Inhibition of hydroxymethylglutaryl coenzyme A reductase activity induces a paradoxical increase in DNA synthesis in myeloid leukemia cells

Raymond Hohl, R. A. Larson, V. Mannickarottu, S. Yachnin

Research output: Contribution to journalArticle

18 Citations (Scopus)

Abstract

The effects of competitive inhibition of hydroxymethylglutaryl coenzyme A (HMG CoA) reductase by compactin on the in vitro proliferation of peripheral blood myeloid leukemia cells were studied using the cells from 45 patients with acute myeloid leukemia or chronic myelogenous leukemia in blast phase. The cells from 58% of these patients showed a dose-related inhibition of DNA synthesis when incubated with compactin. Unexpectedly, cells from 18% of the patients were resistant to the inhibitory effects of compactin on DNA synthesis and responded to the HMG CoA reductase inhibition with an actual increase in the incorporation of 14C-labeled thymidine into DNA. Another 18% of the patients studied displayed both inhibition and stimulation of DNA synthesis in a biphasic response depending on the particular concentration of compactin used.
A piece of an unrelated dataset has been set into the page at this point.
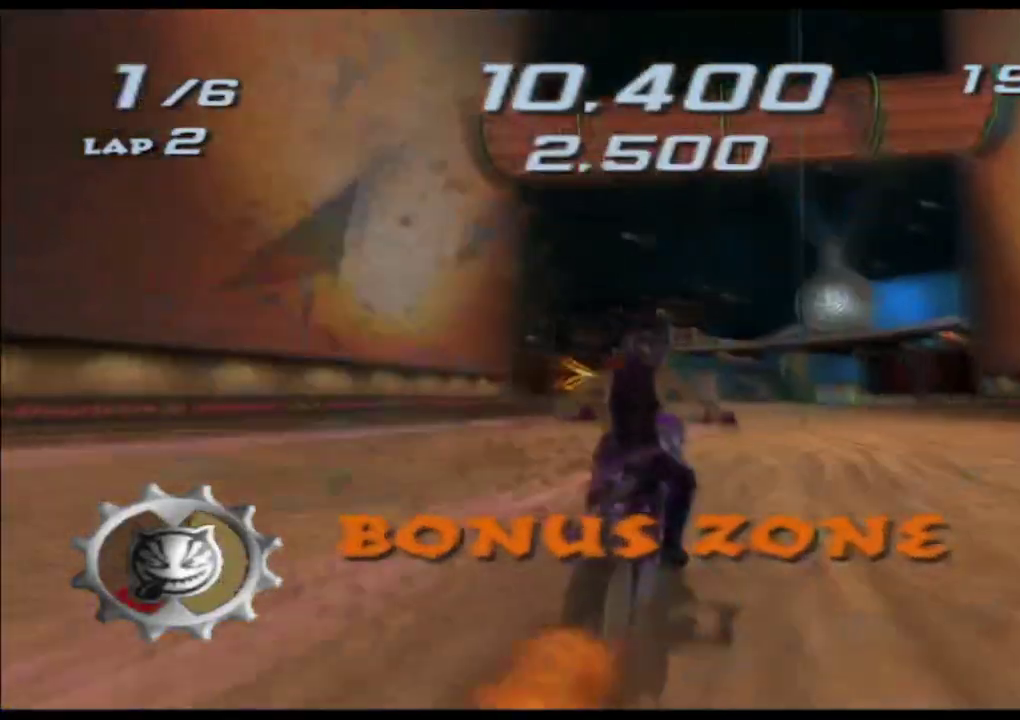
{"buttons": ["A", "X"], "left_stick": "left", "events": [[417, "left_stick", "left"]]}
The maximum enhanced rates of cellular DNA synthesis were observed with lower compactin concentrations (5 x 10-7 mol/L) than were required for maximum inhibition of DNA synthesis (10-5 mol/L). Leukemia cells displaying a stimulated response to compactin had a significantly lower baseline DNA synthetic rate than did cells that showed an inhibitory response of DNA synthesis to compactin. There was no correlation between these cells' varying DNA synthetic response to compactin and measures of baseline HMG CoA reductase activity or acetate conversion to cholesterol. Whereas the observation of cellular DNA synthesis stimulation by HMG CoA reductase inhibition has not been observed in other mammalian cells and seems paradoxical, explanations may emerge in light of our growing knowledge concerning the importance of isoprenylation for the function of certain cell regulatory proteins.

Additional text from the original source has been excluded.